When reflecting on the value of |Ln-Rn|, we notice that any rectangle whose height comes from an endpoint in the interior of the overall interval appears in both the left and right hand approximations (see attached picture). As a result, when computing |Ln-Rn|, most of the terms will cancel, except for the very first left hand rectangle f(x0)*delta x and the very last right hand rectangle f(xn)*delta x
|Ln-Rn|=|f(x0)-f(xn)|*delta x
Once all pieces are written in terms of their definitions (both the function values at x0 and xn, as well as delta x), this can now be set less than the desired accuracy, and the required n – the only remaining variable – can be solved for.
Our final statement should be n > some number, meaning we need at least this many rectangles to achieve the desired level of accuracy.
Bring to mind as many properties of the definite integral as possible. How can you make sense of them using the various perspectives of the definite integral?
What is the value of the definite integral after swapping the order of the bounds?
What is the sum of two integrals (of the same function) over intervals that share an endpoint?
What is the definite integral of the sum of two functions?
What is the definite integral of a scalar multiple of a function?
What are some skills that are useful in simplifying integrals like these?
Pictured are the major properties of the definite integral.
Swapping the order of the bounds changes the sign. This makes sense through a net change perspective - what is a gain over one time interval is a loss over the reverse time interval.
Net change also helps to makes sense of combining two neighboring intervals into one (e.g. net change from 1-2p +net change from 2-3p is the same as net change from 1-3p).
The definition of the definite integral helps to make sense of the integral of the sum of two functions. The sum of what was once individual rectangle heights will now be the height of rectangles for the functions’ sum. Similarly, multiplying a function by a scalar will make any individual rectangle k times its original height, the same height as the rectangles involved in the definition of the definite integral for the function kf(x).
In computing integrals involving these properties, it is important to remember that we can also compute the values of definite integrals when the signed area takes on geometric shapes.
Which is greater:
the integral of the absolute value of f
OR
the absolute value of the integral?
WHY?
The integral of the absolute value of f!
Taking the absolute value of the integral only guarantees that the final result is positive after the integral has been computed.

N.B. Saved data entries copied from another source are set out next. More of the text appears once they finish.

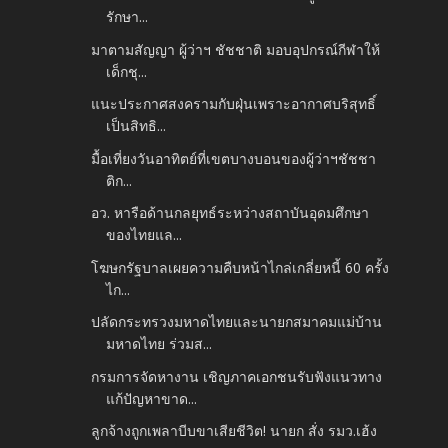
รักษา...
มาตามสัญญา ผู้ว่าฯ ชัชชาติ มอบอุปกรณ์กีฬาให้
เด็กชุ...
แนะประกาศสงครามกับฝุ่นเพราะอากาศบริสุทธิ์
เป็นสิทธิ...
มื้อเที่ยงวันอาทิตย์ที่เขตบางบอนของผู้ว่าฯชัชชา
ติก...
อว. หารือด้านกลยุทธ์ระหว่างสถาบันอุดมศึกษา
ของไทยแล...
โฆษกรัฐบาลเผยความคืบหน้าไกล่เกลี่ยหนี้ 60 ครั้ง
ไก...
ปลัดกระทรวงมหาดไทยและนายกสมาคมแม่บ้าน
มหาดไทย ร่วมส...
กรมการจัดหางาน เชิญภาคเอกชนรับฟังแนวทาง
แก้ปัญหาขาด...
ลูกจ้างถูกเพลาบีบขาเสียชีวิต! นายก สั่ง รมว.เฮ้ง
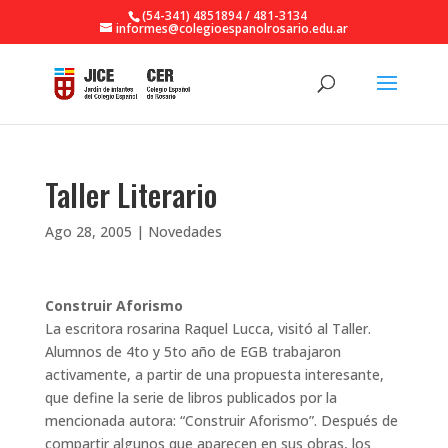
(54-341) 4851894 / 481-3134
informes@colegioespanolrosario.edu.ar
Taller Literario
Ago 28, 2005
|
Novedades
Construir Aforismo
La escritora rosarina Raquel Lucca, visitó al Taller.
Alumnos de 4to y 5to año de EGB trabajaron
activamente, a partir de una propuesta interesante,
que define la serie de libros publicados por la
mencionada autora: “Construir Aforismo”. Después de
compartir algunos que aparecen en sus obras, los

During this process, positive and negative signed areas will cancel, in part, leaving only some of their magnitude left in the final answer.
When looking at the absolute value of the function first, then taking the definite integral, we are now working with an everywhere positive function, whose integral value will only increase over the interval.
Attached are two pictures, showing the regions that will cancel from being oppositely signed in the absolute value of the integral, versus the all positive areas of the integral of the absolute value of the function.